- _What you have to do_: Begin at the line containing "thumb mcp: (518, 1076)" in the entries below and end at the line containing "middle tip: (564, 1279)"; transcribe that range exactly and nothing outside it.

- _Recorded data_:
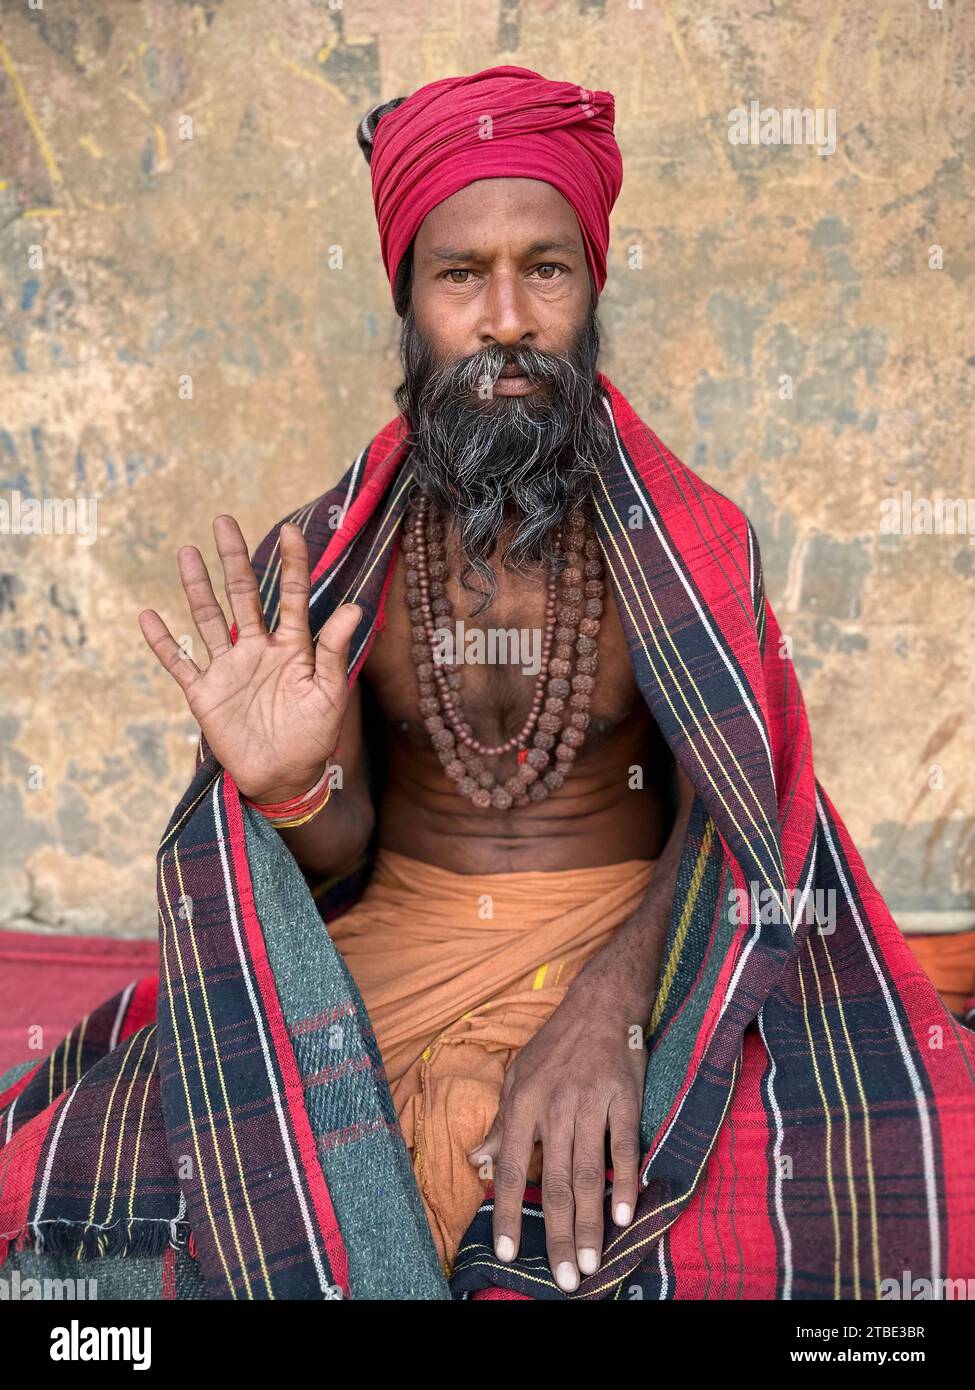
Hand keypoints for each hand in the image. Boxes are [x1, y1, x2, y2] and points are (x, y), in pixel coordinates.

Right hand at [138, 515, 360, 802]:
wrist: (285, 779)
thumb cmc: (314, 737)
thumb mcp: (331, 694)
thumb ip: (336, 651)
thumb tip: (353, 607)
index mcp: (293, 648)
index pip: (291, 597)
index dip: (292, 564)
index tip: (290, 531)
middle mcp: (258, 650)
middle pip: (243, 596)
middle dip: (234, 560)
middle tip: (223, 521)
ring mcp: (229, 669)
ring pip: (209, 620)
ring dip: (197, 588)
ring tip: (186, 553)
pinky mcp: (206, 694)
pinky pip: (180, 664)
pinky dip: (163, 643)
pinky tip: (148, 617)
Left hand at [467, 984, 647, 1292]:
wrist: (601, 1005)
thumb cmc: (555, 1045)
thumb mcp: (518, 1076)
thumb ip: (502, 1123)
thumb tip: (479, 1160)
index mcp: (524, 1104)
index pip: (513, 1169)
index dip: (509, 1214)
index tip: (508, 1253)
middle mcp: (556, 1107)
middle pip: (557, 1183)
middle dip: (559, 1235)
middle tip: (564, 1279)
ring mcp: (592, 1104)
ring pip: (590, 1174)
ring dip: (591, 1224)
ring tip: (591, 1263)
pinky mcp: (625, 1099)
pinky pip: (625, 1149)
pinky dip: (625, 1185)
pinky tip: (624, 1218)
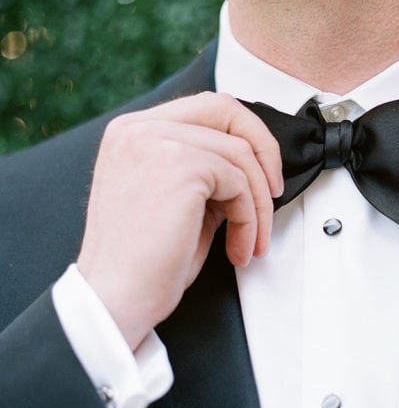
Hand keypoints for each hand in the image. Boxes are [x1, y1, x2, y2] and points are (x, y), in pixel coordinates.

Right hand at [77, 92, 282, 350]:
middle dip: (263, 149)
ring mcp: (156, 141)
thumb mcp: (174, 202)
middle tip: (273, 194)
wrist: (116, 299)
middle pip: (225, 109)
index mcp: (132, 133)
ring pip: (240, 155)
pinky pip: (239, 183)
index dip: (244, 136)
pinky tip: (238, 250)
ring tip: (251, 244)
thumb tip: (250, 167)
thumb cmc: (144, 264)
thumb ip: (203, 172)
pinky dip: (250, 220)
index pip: (205, 108)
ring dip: (257, 205)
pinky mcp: (179, 165)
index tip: (260, 178)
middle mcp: (138, 128)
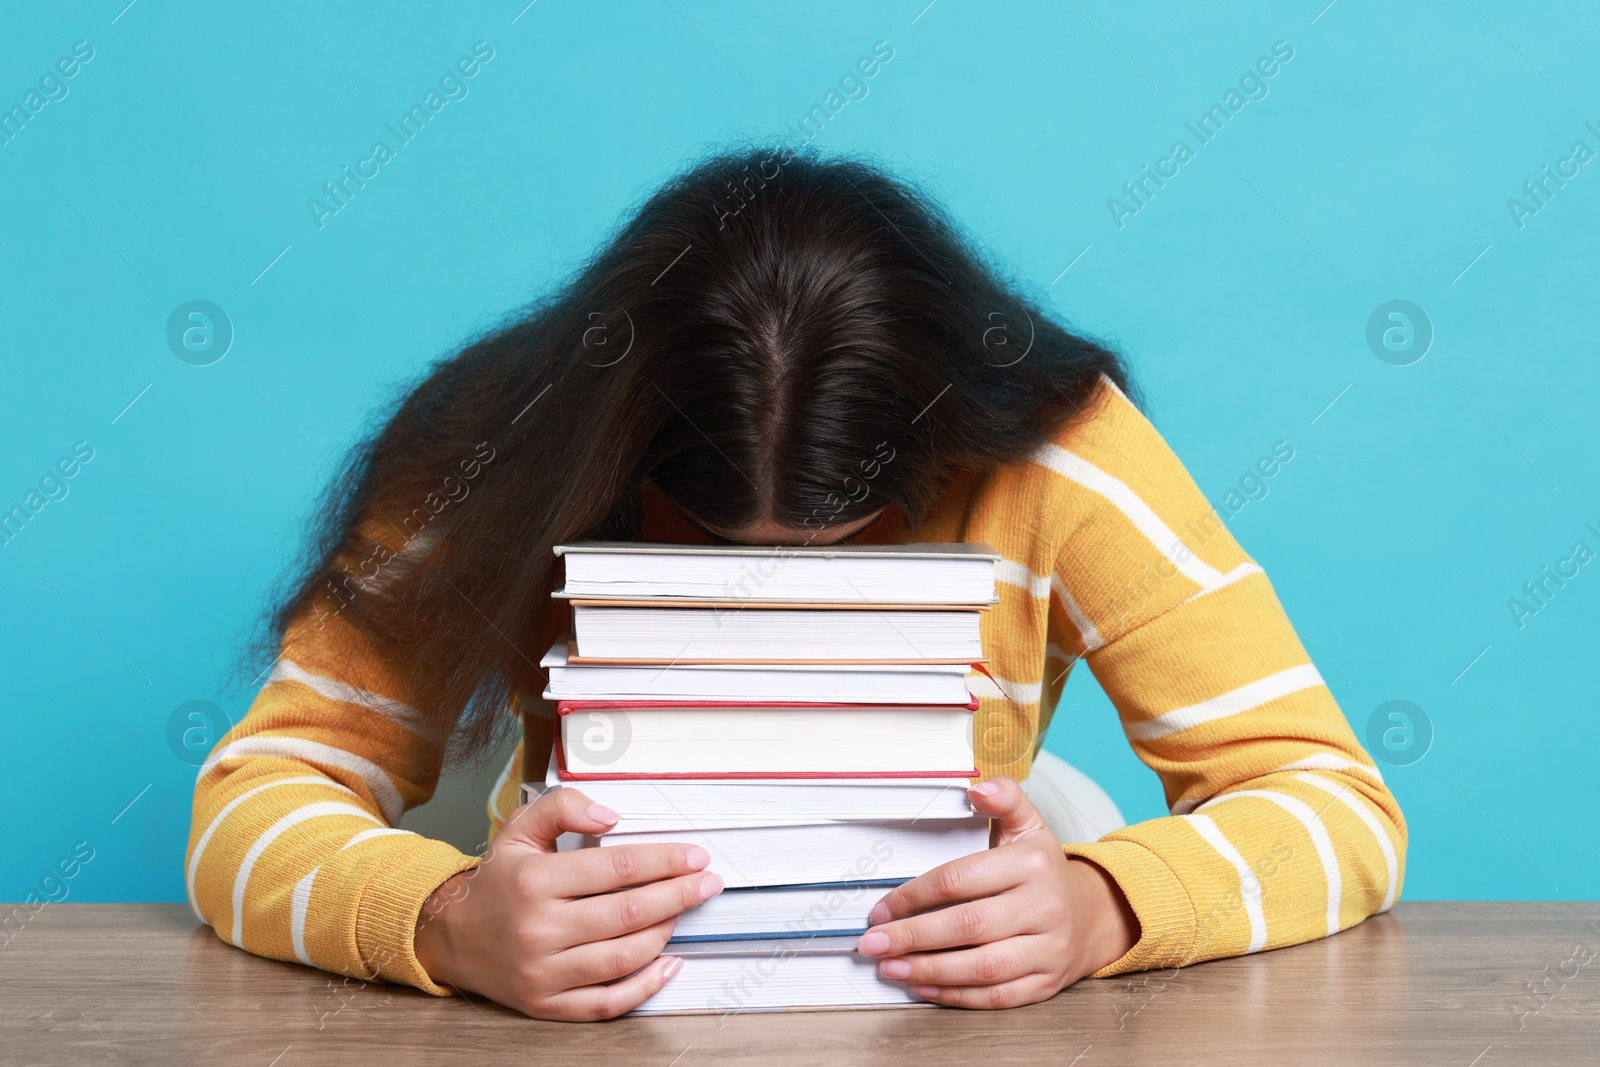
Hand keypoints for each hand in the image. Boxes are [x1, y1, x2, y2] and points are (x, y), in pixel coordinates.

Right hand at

- _Solution_:
thumb mcp: (518, 1076)
thumb ip: (502, 1123)
thumb tip: (479, 1160)
index mcp: (524, 1104)
index pip: (513, 1169)
index dip: (509, 1214)
index tip: (508, 1253)
middle mcp: (556, 1107)
middle pip: (557, 1183)
middle dip: (559, 1235)
middle tip: (564, 1279)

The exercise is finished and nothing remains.